What a combination: preparation for Molly's wedding and preparing for Christmas. Both call for lots of external activity. Making lists, checking them twice. But both, just as much, call for a preparation of the heart. While I am working down the checklists and activities for the wedding and Christmas, I am very much aware that I need to be preparing my heart, too.
I remember my lack of internal preparation for our oldest child Abby's wedding and marriage six years ago. I thought I was ready. I waltzed through all the arrangements quite readily. Everything was falling into place just fine. But when the week of the wedding came, I experienced feelings I'd never experienced before--feelings that perhaps only fathers of the bride of a firstborn can know. While I was full of anticipation and prepared externally, a knot developed in my throat and heart that I couldn't quite shake and still can't quite describe. I was both joyful and sorrowful, both happy and sad. When people asked me what was wrong, all I could muster was: "Nothing's wrong. It's all wonderful. But this must be what it feels like to let go of your child." I walked through my part in Abby and Alex's beautiful wedding in a bit of a daze. I feel its surreal emotions even as I reflect on it and write this.

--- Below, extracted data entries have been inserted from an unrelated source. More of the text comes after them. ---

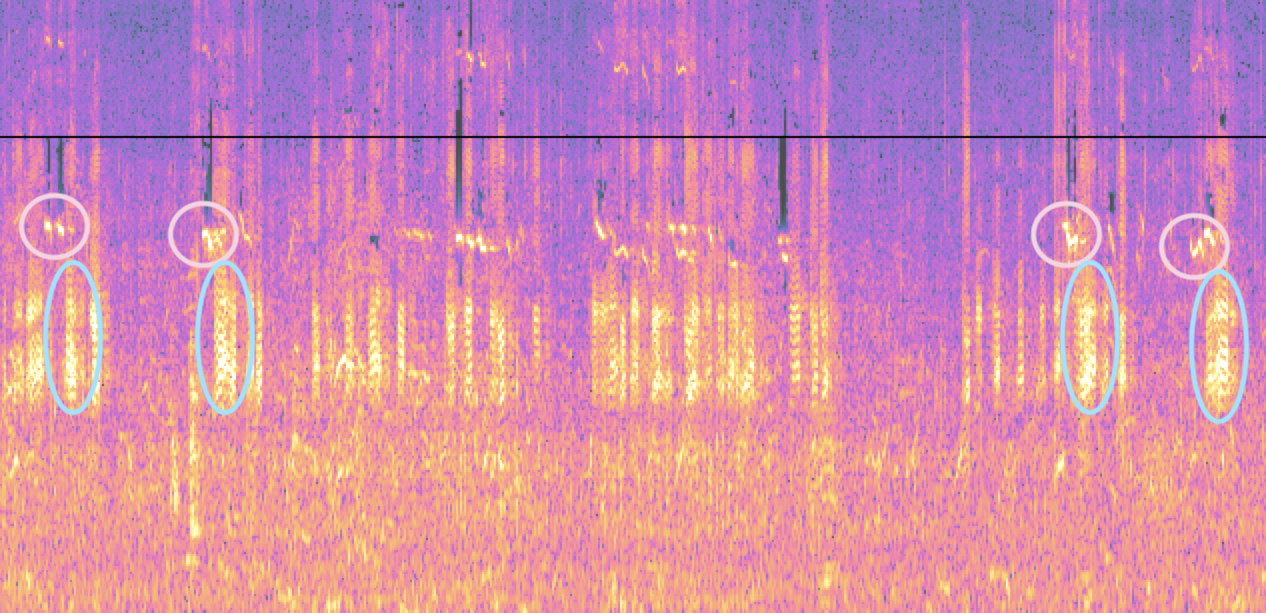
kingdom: Animalia
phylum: Chordata
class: Aves
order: Anseriformes
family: Anatidae
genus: Mareca
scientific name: Mareca strepera
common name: Gadwall
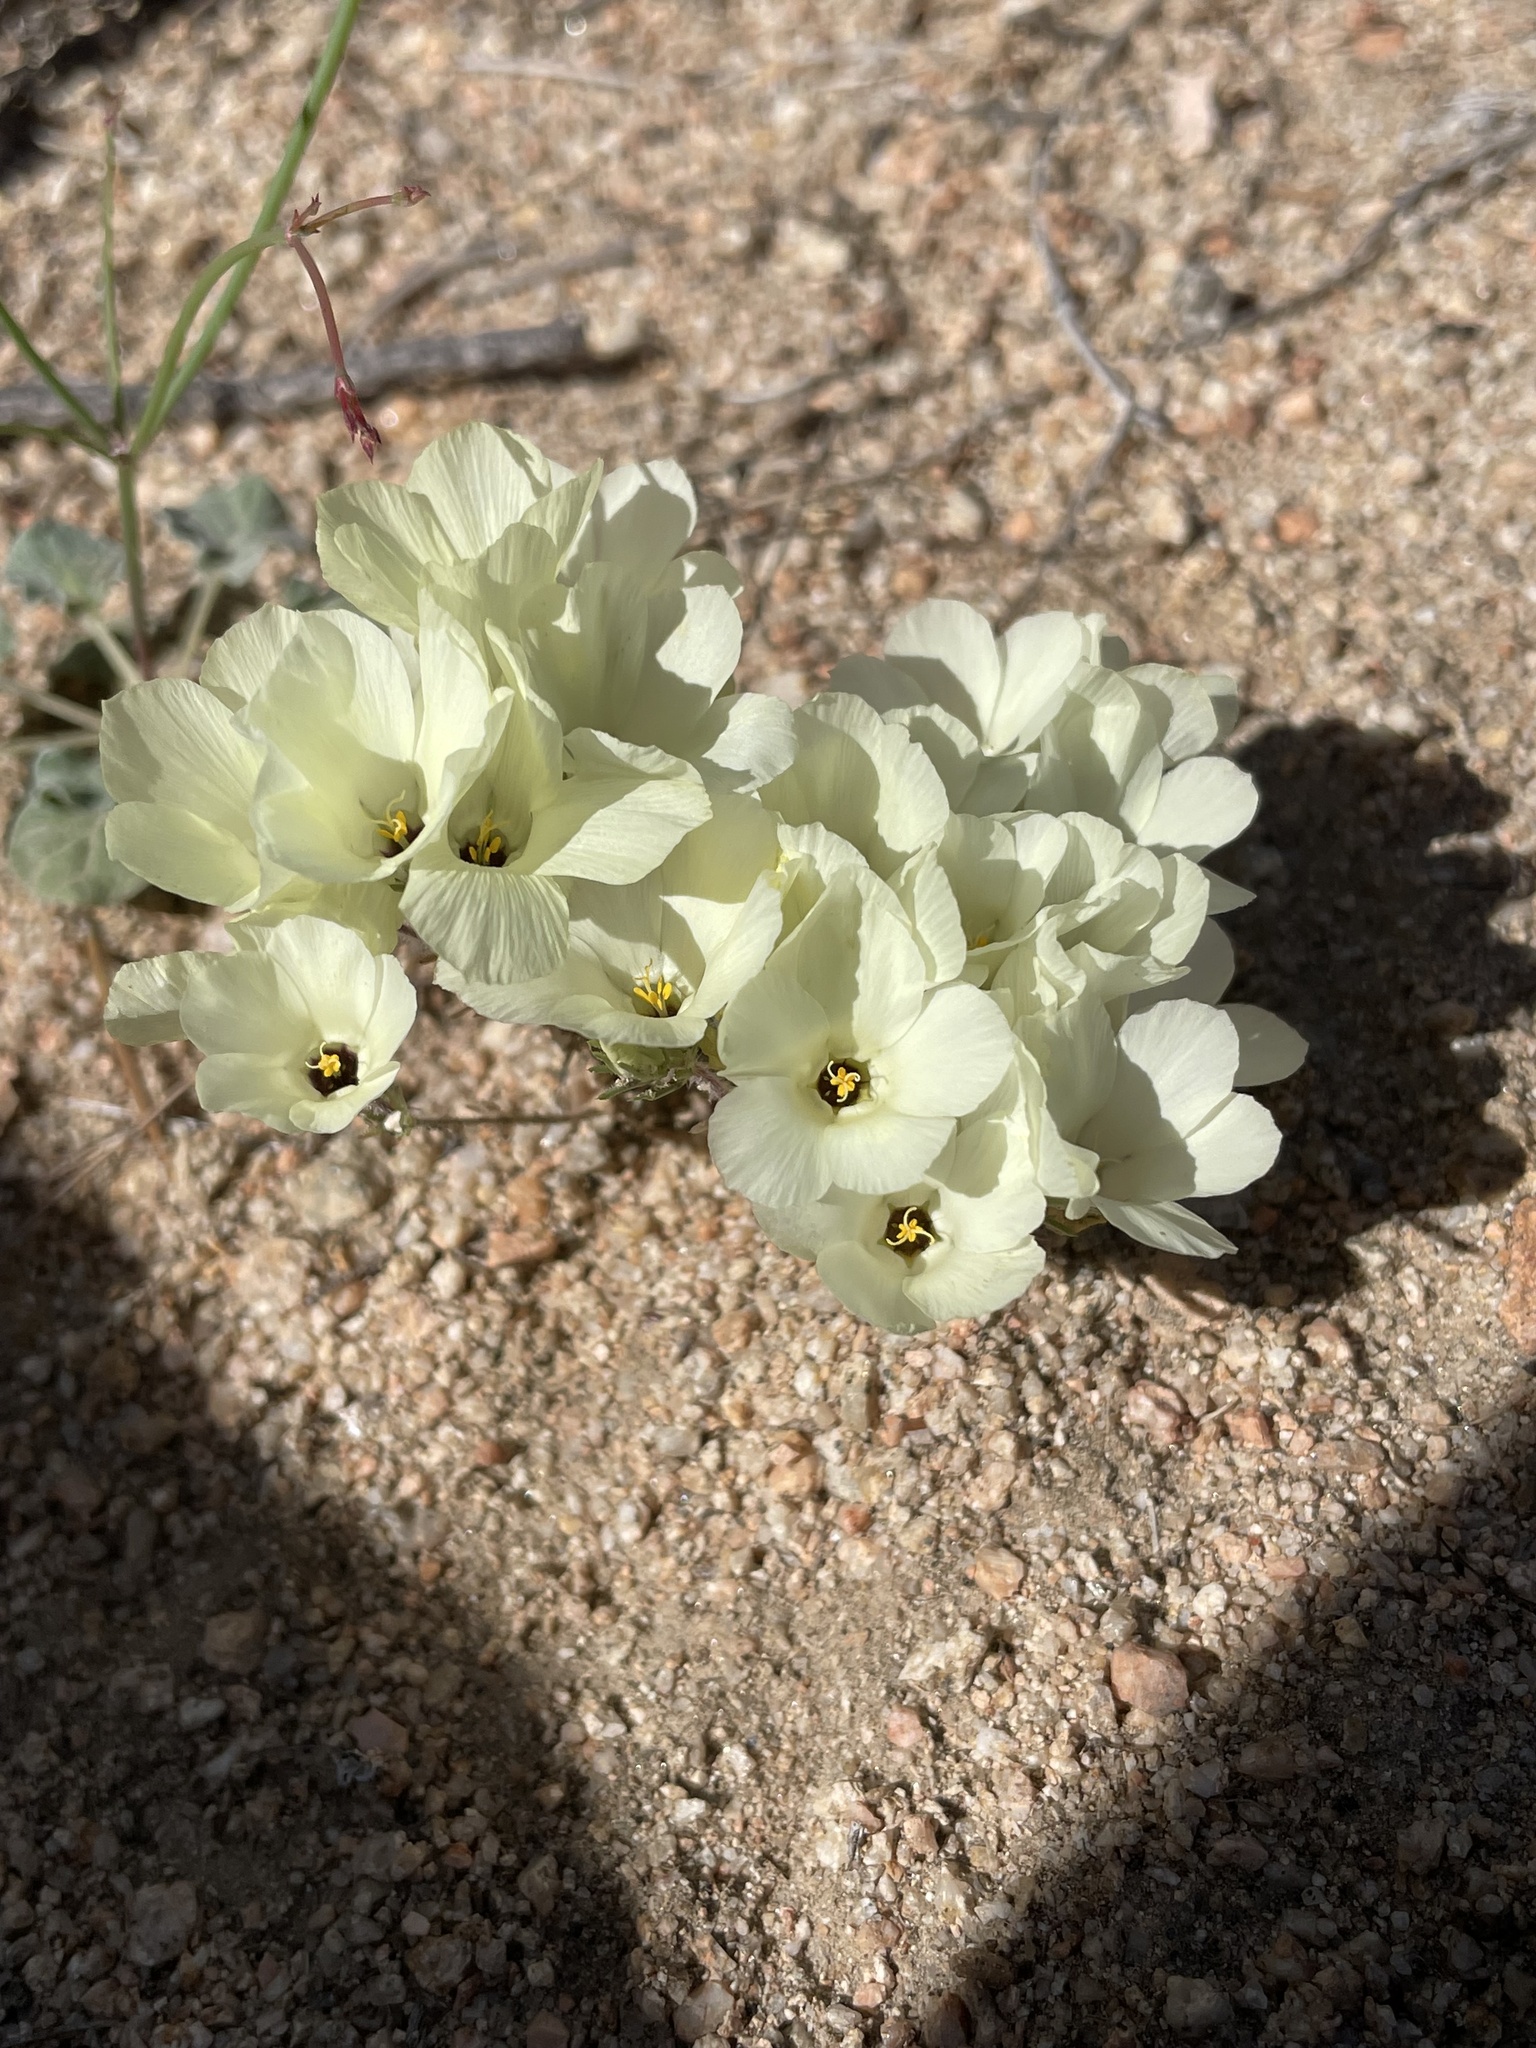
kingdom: Plantae
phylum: Tracheophyta
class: Magnoliopsida
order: Ericales
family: Polemoniaceae
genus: Linanthus
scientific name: Linanthus parryae
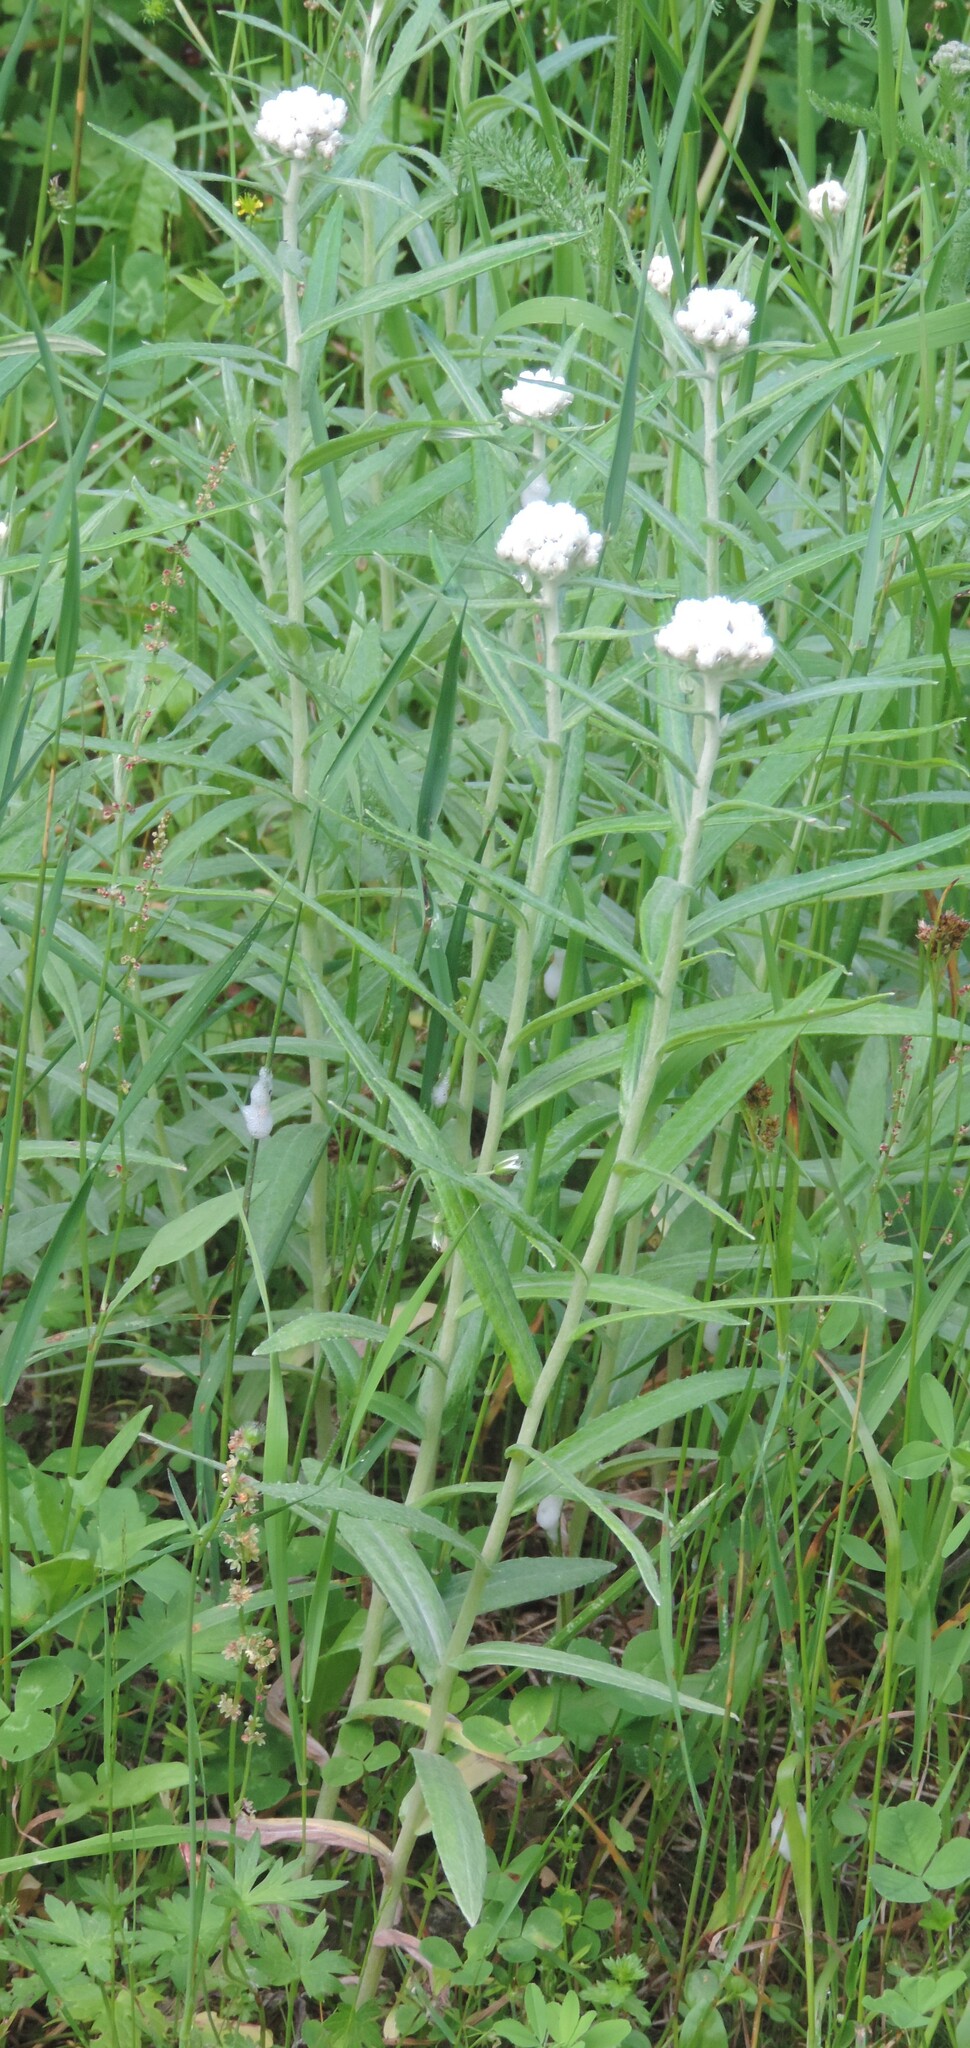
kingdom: Plantae
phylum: Tracheophyta
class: Magnoliopsida
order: Asterales
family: Asteraceae
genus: Anaphalis
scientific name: Anaphalis margaritacea
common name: Pearly everlasting
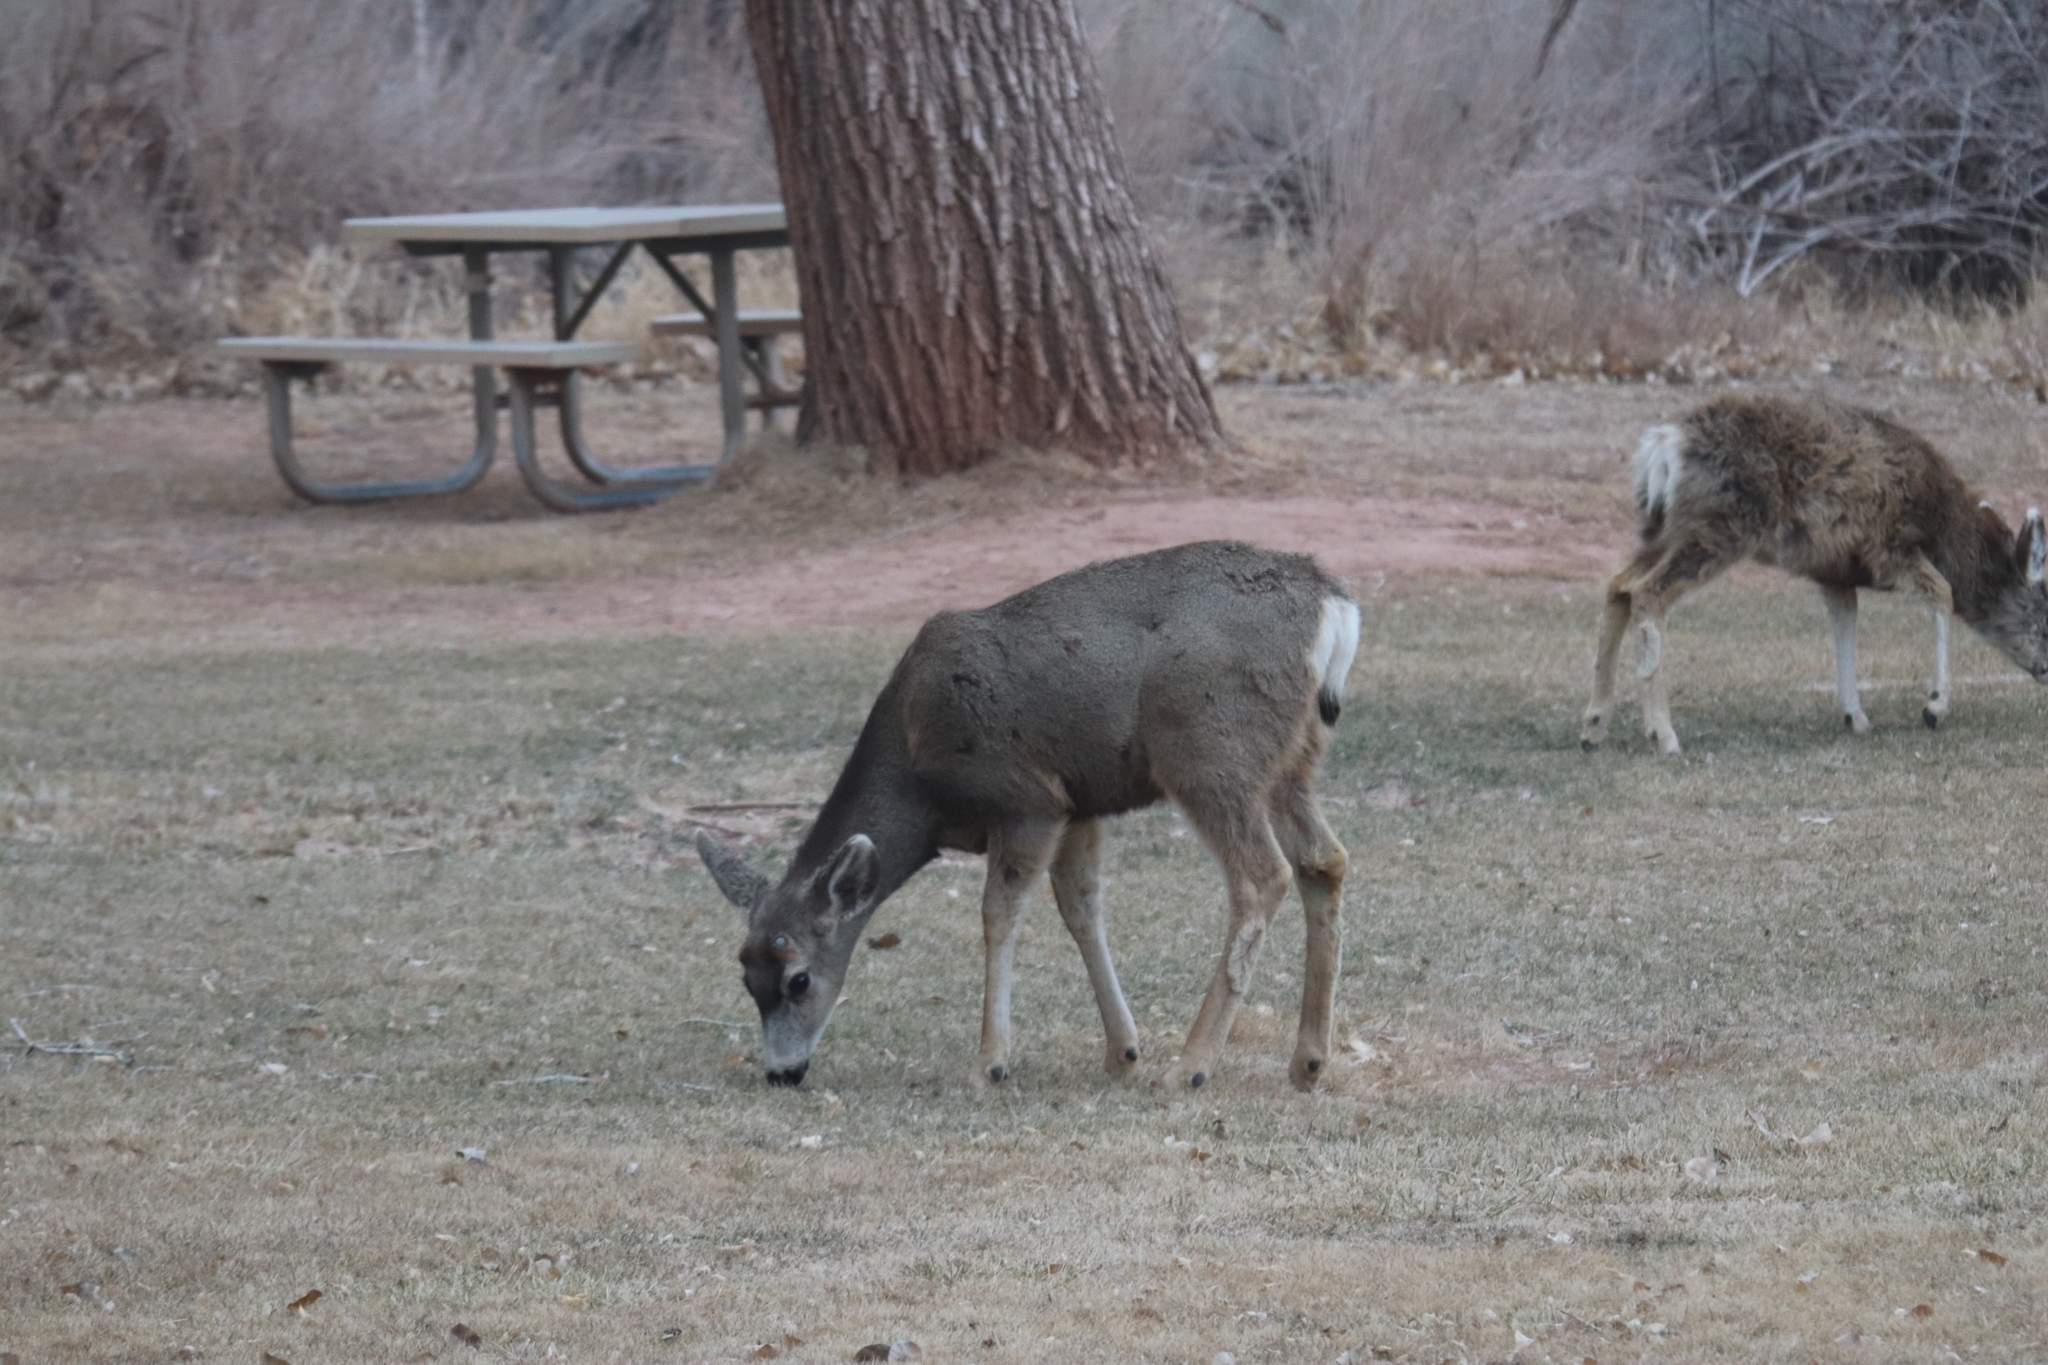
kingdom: Animalia
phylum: Chordata
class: Mammalia
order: Artiodactyla
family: Cervidae
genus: Odocoileus
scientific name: Odocoileus hemionus
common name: Mule deer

Whatever it was that hit me that week faded. I guess I got over it. But not quite. It left me with a profound reverence for the marriage Abby and Alex have entered into. It left me with an awe that these things go much deeper and higher than our mere outward preparations. It left me with an appreciation for the sacredness of passages and relationships and life. Truly, none of these things--nothing in life, really--is to be "entered into lightly, but reverently, discreetly, and in the fear of God" (from a wedding ceremony statement I have frequently used).
So, Molly and Jacob's wedding rapidly approaches. We busy ourselves with what we need to do to make it the wedding they have imagined and we all can celebrate together. In the midst of these preparations, I must check my heart. I must take time to be still. To reflect. To Listen. To try to share thoughtful conversations. To be honest with myself and faithful to the emotions that sweep through me. To shape my worries into prayers. To envision the future of blessing that lies before Molly and Jacob and all of us who have a part in their life together. To envision this whole thing as bigger than me, than our family, than Molly and Jacob, than what any of us can think or imagine--to conceive of it as a critical part of a Kingdom and Intention of which we are invited to be a part.
If I do that, or even part of that, or attempt to do part of that, I may be ready come December 19. We'll see. And then...then I can think about getting ready for Christmas.